What do you think your ol’ pal Rawls would say about that? (Well, gee…if we pretend we’re all gonna find ourselves in one spot or the other, how many of us would rather play the questioner? All of us? Right. Therefore….)
That said….
We could argue about the definition of “happiness, people’s pursuit thereof.”
Or we could skip all that definitional crap, and argue about whether it’s possible to do science or politics without passing judgment on anything.
After we agree it’s not, we could argue about whether taking sides in scientific and political disputes is a necessary exercise of judgment, or (because ones interlocutor is on the other side) a display of poor judgment.
Eh, that’s about all I got on this one.
Cheers!
P.S. That was me, McClain, talking all that trash just now. Don’t know why my name didn’t show up….
Good points, McClain.
These broad questions always seem less…something than specific questions.

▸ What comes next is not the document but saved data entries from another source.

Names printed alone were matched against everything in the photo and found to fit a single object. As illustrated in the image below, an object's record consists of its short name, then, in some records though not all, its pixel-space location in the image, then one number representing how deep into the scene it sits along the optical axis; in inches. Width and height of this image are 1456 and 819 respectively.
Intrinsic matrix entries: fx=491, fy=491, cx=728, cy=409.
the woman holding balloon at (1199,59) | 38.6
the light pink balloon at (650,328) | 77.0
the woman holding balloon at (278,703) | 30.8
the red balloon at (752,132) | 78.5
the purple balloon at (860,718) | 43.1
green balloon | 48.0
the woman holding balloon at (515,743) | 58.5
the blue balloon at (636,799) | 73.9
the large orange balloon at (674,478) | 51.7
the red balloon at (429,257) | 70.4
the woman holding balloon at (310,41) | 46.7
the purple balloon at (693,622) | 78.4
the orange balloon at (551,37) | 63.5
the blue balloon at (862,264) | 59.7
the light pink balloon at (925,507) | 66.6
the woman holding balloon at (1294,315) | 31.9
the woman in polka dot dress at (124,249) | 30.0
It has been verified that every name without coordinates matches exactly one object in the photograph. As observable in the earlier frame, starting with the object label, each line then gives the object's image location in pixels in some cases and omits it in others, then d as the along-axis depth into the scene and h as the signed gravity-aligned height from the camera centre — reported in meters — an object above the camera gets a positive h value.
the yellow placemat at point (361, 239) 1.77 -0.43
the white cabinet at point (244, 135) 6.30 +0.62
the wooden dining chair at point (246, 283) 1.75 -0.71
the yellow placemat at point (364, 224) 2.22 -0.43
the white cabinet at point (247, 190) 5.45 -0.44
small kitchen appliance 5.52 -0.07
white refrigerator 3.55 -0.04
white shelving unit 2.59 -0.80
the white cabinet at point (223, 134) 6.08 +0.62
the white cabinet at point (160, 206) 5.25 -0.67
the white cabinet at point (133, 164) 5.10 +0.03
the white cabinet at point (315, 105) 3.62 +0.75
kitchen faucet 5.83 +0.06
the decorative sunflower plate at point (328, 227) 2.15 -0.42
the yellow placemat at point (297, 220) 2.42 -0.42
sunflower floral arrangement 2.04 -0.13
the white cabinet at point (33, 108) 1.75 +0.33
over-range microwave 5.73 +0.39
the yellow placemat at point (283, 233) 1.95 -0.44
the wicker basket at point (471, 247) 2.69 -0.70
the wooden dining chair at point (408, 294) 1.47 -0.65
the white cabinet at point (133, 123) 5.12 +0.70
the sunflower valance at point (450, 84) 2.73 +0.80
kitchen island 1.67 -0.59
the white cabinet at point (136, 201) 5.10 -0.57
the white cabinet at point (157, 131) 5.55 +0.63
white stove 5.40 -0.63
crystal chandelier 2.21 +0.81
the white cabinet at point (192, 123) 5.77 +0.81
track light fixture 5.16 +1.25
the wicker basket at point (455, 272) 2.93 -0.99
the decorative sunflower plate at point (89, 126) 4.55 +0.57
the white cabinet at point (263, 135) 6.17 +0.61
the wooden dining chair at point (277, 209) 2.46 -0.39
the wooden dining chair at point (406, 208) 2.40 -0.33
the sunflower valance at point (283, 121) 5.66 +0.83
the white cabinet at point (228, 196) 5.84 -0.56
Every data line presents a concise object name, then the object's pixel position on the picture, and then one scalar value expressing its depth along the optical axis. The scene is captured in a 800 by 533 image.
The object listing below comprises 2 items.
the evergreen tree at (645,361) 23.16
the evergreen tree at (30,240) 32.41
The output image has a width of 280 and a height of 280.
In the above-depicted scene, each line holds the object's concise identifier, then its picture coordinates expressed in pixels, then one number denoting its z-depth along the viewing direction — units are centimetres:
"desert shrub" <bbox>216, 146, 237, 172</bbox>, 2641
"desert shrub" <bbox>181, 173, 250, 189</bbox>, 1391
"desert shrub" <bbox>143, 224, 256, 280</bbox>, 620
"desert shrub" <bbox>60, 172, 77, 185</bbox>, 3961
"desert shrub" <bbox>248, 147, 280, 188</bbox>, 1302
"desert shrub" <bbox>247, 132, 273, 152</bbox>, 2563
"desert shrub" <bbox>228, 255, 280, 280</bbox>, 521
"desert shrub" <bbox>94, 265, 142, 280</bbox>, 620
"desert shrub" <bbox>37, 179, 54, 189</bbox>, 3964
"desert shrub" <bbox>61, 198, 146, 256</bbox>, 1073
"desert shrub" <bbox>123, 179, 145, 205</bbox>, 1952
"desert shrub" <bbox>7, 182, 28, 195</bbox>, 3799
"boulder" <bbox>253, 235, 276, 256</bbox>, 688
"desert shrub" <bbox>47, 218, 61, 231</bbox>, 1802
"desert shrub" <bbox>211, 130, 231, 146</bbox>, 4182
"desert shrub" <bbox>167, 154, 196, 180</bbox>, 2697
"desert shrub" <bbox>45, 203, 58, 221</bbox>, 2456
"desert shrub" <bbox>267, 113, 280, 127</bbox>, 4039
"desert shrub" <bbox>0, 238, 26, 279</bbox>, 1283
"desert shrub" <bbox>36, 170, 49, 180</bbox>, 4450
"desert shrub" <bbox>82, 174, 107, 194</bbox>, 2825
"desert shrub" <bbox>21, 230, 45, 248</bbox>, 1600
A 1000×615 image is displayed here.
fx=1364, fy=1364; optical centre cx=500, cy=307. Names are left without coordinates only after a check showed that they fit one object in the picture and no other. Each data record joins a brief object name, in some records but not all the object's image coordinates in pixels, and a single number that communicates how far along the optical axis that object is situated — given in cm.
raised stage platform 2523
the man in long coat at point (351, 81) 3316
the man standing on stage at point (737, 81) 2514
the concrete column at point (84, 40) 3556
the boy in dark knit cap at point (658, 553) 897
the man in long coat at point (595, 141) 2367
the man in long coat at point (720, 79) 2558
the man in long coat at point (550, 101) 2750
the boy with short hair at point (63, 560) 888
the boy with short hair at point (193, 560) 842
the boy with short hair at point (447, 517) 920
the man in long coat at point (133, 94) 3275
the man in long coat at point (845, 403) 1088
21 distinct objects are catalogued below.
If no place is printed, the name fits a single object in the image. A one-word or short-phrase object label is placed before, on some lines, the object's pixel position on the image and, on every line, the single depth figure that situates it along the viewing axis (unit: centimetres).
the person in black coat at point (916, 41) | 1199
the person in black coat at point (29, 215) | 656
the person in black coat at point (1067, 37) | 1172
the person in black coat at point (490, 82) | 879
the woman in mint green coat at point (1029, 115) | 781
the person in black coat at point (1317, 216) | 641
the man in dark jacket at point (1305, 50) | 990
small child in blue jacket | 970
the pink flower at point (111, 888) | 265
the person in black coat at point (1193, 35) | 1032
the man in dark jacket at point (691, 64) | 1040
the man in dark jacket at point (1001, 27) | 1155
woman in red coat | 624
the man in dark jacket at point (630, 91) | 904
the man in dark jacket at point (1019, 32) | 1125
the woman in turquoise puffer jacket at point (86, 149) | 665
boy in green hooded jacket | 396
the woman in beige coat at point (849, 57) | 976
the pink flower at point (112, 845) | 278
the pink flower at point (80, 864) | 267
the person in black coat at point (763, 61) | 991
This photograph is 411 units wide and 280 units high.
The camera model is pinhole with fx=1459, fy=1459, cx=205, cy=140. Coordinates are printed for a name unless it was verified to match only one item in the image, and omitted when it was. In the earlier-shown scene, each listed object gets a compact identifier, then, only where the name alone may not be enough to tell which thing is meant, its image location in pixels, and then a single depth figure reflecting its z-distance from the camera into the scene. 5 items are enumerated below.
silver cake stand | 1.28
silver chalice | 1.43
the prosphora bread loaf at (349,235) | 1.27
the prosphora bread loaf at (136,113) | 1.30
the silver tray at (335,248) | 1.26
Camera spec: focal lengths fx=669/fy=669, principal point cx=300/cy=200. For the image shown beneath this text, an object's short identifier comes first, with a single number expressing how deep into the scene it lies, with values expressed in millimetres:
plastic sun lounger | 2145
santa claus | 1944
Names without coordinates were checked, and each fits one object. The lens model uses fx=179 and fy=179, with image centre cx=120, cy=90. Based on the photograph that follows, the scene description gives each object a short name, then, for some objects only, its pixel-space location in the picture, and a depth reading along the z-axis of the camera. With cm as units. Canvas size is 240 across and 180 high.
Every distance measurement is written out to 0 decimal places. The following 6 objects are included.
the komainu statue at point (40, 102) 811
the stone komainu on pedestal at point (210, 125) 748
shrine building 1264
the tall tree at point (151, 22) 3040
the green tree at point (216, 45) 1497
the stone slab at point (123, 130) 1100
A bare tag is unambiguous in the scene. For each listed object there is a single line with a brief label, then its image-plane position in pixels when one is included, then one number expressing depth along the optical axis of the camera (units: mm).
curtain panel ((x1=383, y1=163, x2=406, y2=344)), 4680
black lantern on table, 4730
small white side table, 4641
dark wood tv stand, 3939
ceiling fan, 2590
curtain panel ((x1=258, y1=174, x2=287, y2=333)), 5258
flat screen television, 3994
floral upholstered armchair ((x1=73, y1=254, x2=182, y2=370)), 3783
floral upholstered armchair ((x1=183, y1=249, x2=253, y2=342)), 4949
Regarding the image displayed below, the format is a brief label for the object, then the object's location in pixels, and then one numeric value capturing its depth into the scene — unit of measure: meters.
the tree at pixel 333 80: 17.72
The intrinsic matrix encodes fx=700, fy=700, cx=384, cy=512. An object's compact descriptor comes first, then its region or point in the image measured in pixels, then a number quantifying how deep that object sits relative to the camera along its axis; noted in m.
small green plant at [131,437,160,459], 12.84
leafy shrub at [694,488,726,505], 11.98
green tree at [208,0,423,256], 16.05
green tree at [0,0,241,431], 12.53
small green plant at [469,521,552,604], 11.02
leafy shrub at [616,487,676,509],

What area of happiness are we talking about? Drug use, polygamy and speed limit laws curtail people’s fun in the name of some religious or public safety grounds. It seems like it’s easier to pass laws that limit happiness than it is to overturn them.
Isn’t the right to pursue happiness in the constitution?
I wish!
No, it’s just in the Declaration.
Close, but not enough to justify case law….
My question is: if the theory of revealed preferences is true, how are we to judge when a person is behaving myopically or acting against his/her true interests?
Javier, I’m not Will, but my answer would be something like this. Obviously there are times when people act against their true interests. But to judge when any particular person is doing so, you need a lot of very specific local knowledge about who that person is and what they have striven for in the past: that is, you need to be intimately close to them. Parents, siblings, and close friends have some skill at recognizing myopic behavior, though even they are very error-prone. Large impersonal agencies are hopelessly bad at it.
So, even if revealed preference theory is false at a low level, any large impersonal agency ought to act as if it were true, because such an agency cannot know any better.
Isn’t part of the problem that using revealed preferences is taking sides in “in hotly contested arguments about the metaphysics of value”, and a particularly unpopular side as well?
As for the political point, people disagree about justice, yet we still enforce that. What’s the difference?
I mean both of these as devil’s advocate positions, rather than disagreeing.
Rob, Well I meant the question as a devil’s advocate position. I don’t buy into all the assumptions of the questions.
Let me try (hand raised from front of class, ignoring eyerolling from cool kids):
1. Scientific question: We measure well-being by asking people how they are feeling. Or maybe we visit them on their death beds and inquire whether they had a full life. Neither is perfect, but they both probably give different results than seeing if they are getting what they want.
2. Political question: What Rob said. My longer version would be imagine we are disembodied undergraduates in the Original Position. We are given a choice between a society where everyone is happy and a society where everyone gets what they want. I can’t say I know what would happen, but if it was immediate unanimous agreement that the society where everyone gets what they want is better than I would suspect the OP bull session had been salted with Cato interns.
Beer-lovers would rather pursue hoppiness.